- DIRECTIVE
This exercise calls for every line of the data below with the string "Sensor" in it.

- RECORDS SUPPLIED
○ ○ ○ ○ ○ ○ ○

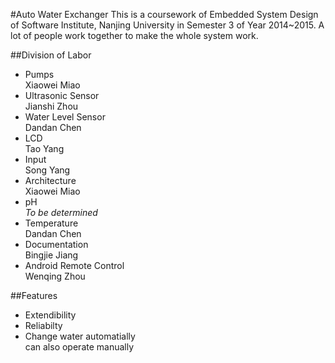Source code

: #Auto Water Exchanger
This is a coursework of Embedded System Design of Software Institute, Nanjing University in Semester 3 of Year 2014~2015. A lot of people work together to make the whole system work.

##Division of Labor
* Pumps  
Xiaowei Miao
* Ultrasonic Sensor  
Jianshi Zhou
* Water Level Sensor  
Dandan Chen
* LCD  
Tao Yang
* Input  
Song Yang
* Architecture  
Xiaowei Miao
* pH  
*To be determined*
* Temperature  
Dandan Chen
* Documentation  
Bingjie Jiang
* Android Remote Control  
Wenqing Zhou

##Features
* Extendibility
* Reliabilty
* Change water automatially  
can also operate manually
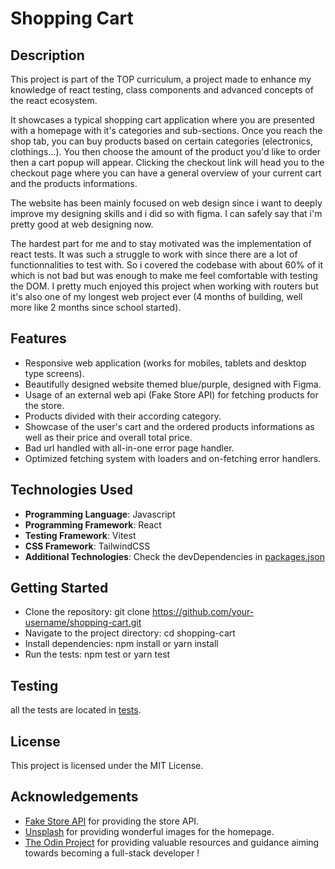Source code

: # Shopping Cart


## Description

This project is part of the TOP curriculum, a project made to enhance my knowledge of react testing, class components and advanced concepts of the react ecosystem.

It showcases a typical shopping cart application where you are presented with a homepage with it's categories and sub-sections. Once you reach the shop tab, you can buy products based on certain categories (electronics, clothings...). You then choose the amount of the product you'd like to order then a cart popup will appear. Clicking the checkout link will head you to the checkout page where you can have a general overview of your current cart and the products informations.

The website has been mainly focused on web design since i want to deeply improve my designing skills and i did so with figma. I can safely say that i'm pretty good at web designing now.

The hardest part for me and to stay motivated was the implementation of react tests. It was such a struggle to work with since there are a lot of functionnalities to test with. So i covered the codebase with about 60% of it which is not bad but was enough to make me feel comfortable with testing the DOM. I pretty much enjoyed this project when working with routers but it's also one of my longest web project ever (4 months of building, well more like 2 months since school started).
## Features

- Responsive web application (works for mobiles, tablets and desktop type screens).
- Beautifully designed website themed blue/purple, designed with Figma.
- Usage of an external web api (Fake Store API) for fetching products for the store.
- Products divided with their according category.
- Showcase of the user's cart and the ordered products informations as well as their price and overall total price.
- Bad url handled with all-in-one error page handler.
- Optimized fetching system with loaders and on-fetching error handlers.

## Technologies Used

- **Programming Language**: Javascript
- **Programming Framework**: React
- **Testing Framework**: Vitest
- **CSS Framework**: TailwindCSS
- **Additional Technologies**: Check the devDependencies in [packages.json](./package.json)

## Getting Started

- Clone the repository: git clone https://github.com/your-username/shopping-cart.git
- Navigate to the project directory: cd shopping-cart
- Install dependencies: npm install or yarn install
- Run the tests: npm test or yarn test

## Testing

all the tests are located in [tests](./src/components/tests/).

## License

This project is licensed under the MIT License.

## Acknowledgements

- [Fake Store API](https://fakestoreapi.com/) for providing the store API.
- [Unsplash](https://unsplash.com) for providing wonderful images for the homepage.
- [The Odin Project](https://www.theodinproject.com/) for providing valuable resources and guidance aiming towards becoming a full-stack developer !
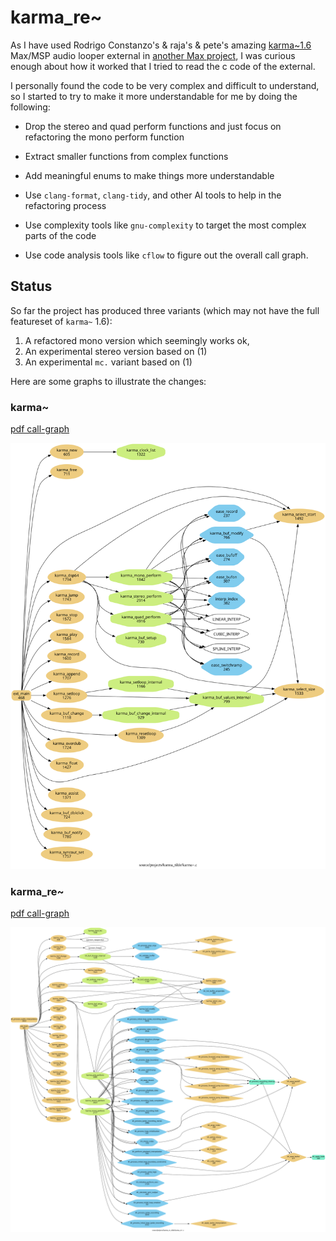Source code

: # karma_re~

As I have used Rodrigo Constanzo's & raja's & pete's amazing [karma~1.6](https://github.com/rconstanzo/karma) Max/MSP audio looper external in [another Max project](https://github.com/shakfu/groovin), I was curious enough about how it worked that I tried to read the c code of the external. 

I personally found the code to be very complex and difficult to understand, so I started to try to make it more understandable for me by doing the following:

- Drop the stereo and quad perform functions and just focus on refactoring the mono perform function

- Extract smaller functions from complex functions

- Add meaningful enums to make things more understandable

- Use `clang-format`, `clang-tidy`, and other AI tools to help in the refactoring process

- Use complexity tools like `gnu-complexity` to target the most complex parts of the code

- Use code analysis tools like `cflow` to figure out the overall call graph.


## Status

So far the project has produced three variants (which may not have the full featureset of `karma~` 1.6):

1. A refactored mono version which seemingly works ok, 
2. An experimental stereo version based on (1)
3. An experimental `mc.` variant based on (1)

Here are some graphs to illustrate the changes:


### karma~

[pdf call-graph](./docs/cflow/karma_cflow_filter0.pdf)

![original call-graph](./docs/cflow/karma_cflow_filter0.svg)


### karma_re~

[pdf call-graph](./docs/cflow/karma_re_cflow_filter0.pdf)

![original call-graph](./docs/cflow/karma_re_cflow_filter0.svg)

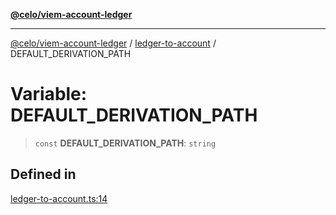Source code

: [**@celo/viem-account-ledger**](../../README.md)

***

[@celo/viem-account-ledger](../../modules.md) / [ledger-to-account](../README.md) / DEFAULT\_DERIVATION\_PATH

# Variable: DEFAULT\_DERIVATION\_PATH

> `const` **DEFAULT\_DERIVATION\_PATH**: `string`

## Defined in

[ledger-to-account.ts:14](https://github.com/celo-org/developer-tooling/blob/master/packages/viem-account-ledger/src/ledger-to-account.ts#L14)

○ ○ ○ ○ ○ ○ ○

- EXPECTED ANSWER
* Ultrasonic Sensor  
* Water Level Sensor  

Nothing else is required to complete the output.